**Le consegne**.
1: Nel brano sul debito, che cosa sarebbe mancato senza i debiti contratti dal Regno di Sardegna verso le banche?
2: Secondo il brano sul debito, perché il concetto di debito precede l'economia? Rispondi in una o due frasi.
3: Prosegui il brano sul debito, riprendendo subito dopo la sua ultima frase.

**Brano del documento**.
:::::

Il debito è il principale motore dell’economia e, probabilmente, anche della storia dell’umanità. Per fare un esempio, ci eravamo già occupati
dell’importanza fondamentale dei prestiti delle banche estere nella
storia dell’unificazione dell’Italia sotto la corona dei Savoia. Senza i
debiti contratti dal Regno di Sardegna verso le banche, non ci
sarebbero stati i fondi per finanziare le guerre di indipendenza ed il
corso della storia d’Italia sarebbe stato differente da quello che
conosciamo.
Senza il debito gran parte delle case in cui abitiamo non sarebbe stata costruita.
Ma è anche vero che senza il debito molti paesi del Terzo Mondo non
sarebbero ridotti in povertà e probabilmente non ci sarebbero i flussi
migratori dal Sud del mondo verso il Nord del mondo.
Ci sono persone rovinate dai debiti, ma anche persone che sui debiti hanno costruito la loro fortuna.
Quando un debito è “buono” e quando un debito è “cattivo”?
Il debito non è qualche cosa che esiste in natura, è qualche cosa che nasce dalle relazioni umane. Il concetto di debito, evidentemente, precede l’economia. Ogni volta che diamo la nostra parola promettendo qualche cosa, ci indebitiamo verso l’altra persona, nel senso che ci impegniamo a dare a quella persona quanto pattuito: un oggetto che possediamo, un po’ del nostro tempo e del nostro lavoro o il nostro amore eterno.
Il giudizio sulla bontà del debito lo si dà a partire dalle
conseguenze sulla vita reale delle persone. Ho fatto bene a promettere
amore eterno a quella persona? Che cosa ci ho guadagnato?
Ho fatto bene a farmi prestare del denaro per acquistare quel macchinario o per prendere casa in centro città?
Il debito economico, di per sé, è solo una registrazione contabile
astratta, derivante da un contratto economico, l’impegno a restituire
una certa somma denaro in cambio di un bene reale ricevuto (acquisto) o
di un prestito ricevuto. Sono pezzi di carta, numeri su dei computers.

:::::

**Dati forniti**.
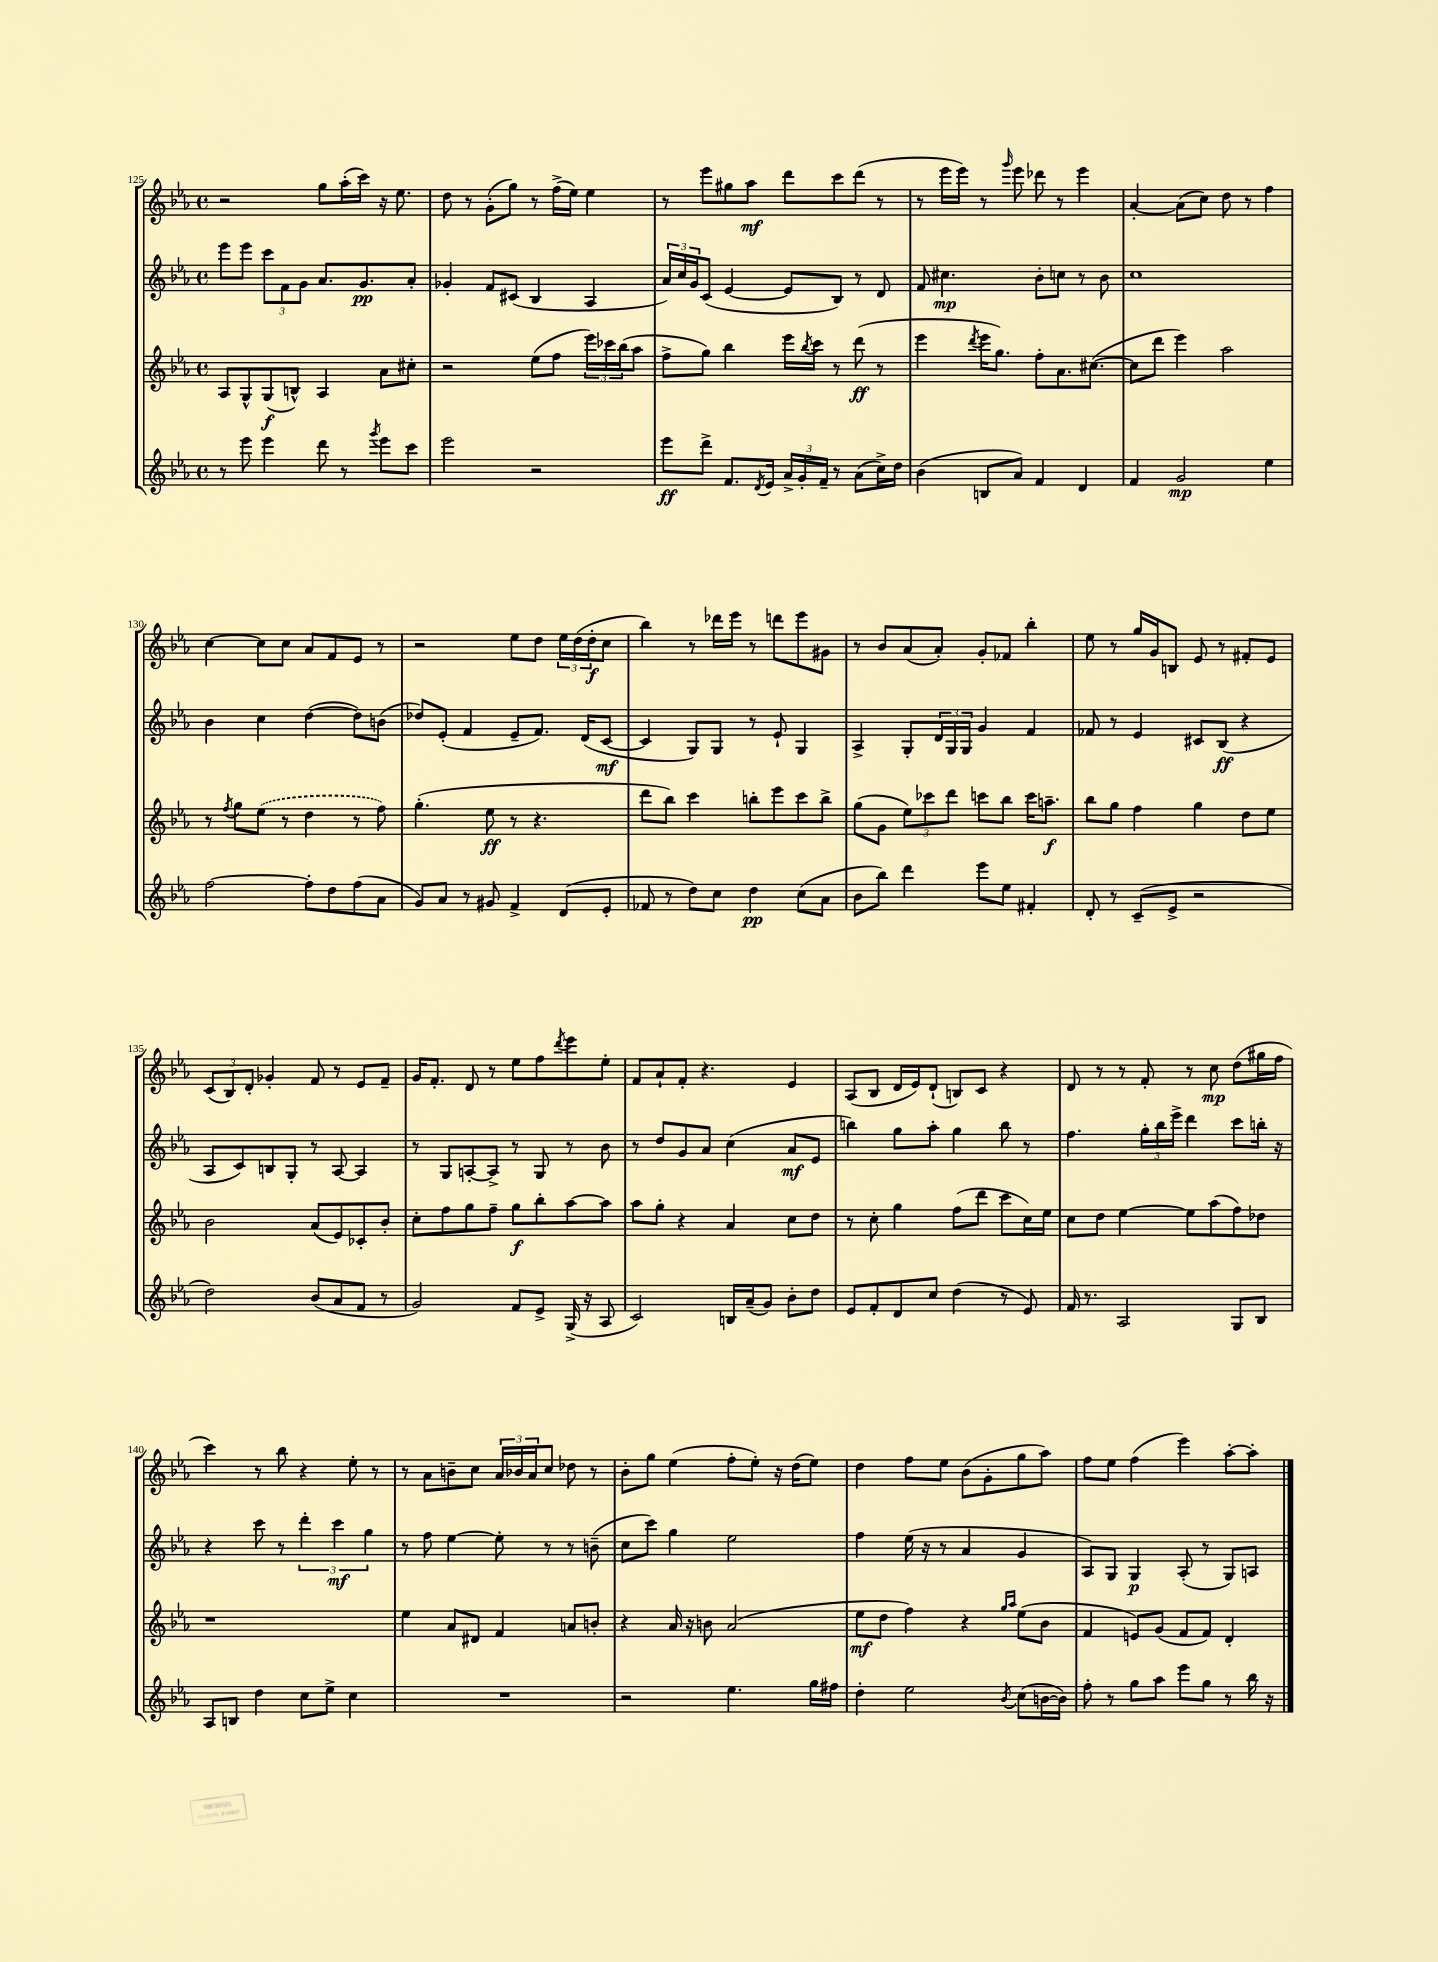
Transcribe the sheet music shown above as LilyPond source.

:::::

**Le soluzioni**.
1: Sarebbero mancati i fondi per finanziare le guerre di indipendenza.

2: Il concetto di debito nasce dalle relazioni umane. Ogni volta che diamo la nostra parola promettendo qualcosa, ci indebitiamo verso l'altra persona, perché ci impegniamo a darle quanto pattuito.

3:
Se il debito contratto sia cosa buona o cattiva lo si può giudicare solo
dalle conseguenze sulla vita reale delle persone. Non è corretto un
approccio etico del tipo “mai indebitarsi”, perché senza indebitamento
si fermerebbe il mondo.
Non si potrebbe, ad esempio, ordinare un’automobile: io sono debitore di
20 mila euro verso concessionario, ma il concessionario è debitore
verso di me di un’automobile.
Non si potrebbe stipulare un contratto di affitto: io sono debitore
mensilmente dell’importo dell’affitto, il proprietario è debitore verso
di me nel concedere l’uso del suo appartamento per un mese.
Non si potrebbe stipulare un contratto di lavoro: io sono debitore di 21
giorni al mese del mio lavoro verso l’impresa che mi ha assunto,
l’impresa è debitrice verso di me dello stipendio mensile.
Si potrebbe discutere dell’opportunità di indebitarsi prendendo del
denaro in prestito, ad esempio da una banca. Se prendo in prestito un
credito da 150 mila euro per l’acquisto della casa in cui vivo, che
comporta l’esborso di una rata mensile di 400 euro ed il mio lavoro mi
consente agevolmente di vivere e di pagare le rate del mutuo, il debito
contratto è una cosa buona, in quanto mi consente di acquistare una casa
in cui vivere, la quale ha un valore reale. In sostanza quel debito è
stato lo strumento per barattare la mia capacità lavorativa con la casa
che ho acquistato.
Ovviamente se la casa che ho acquistato non è stato un buon affare, nel
senso che era in pessimo stato, da ristrutturare, in un quartiere pieno
di criminalità e privo di servizi, non si è trattato di un buon affare.
In questo caso, però, la colpa non è dello strumento-debito, ma del mio
errore di scelta della casa da acquistare.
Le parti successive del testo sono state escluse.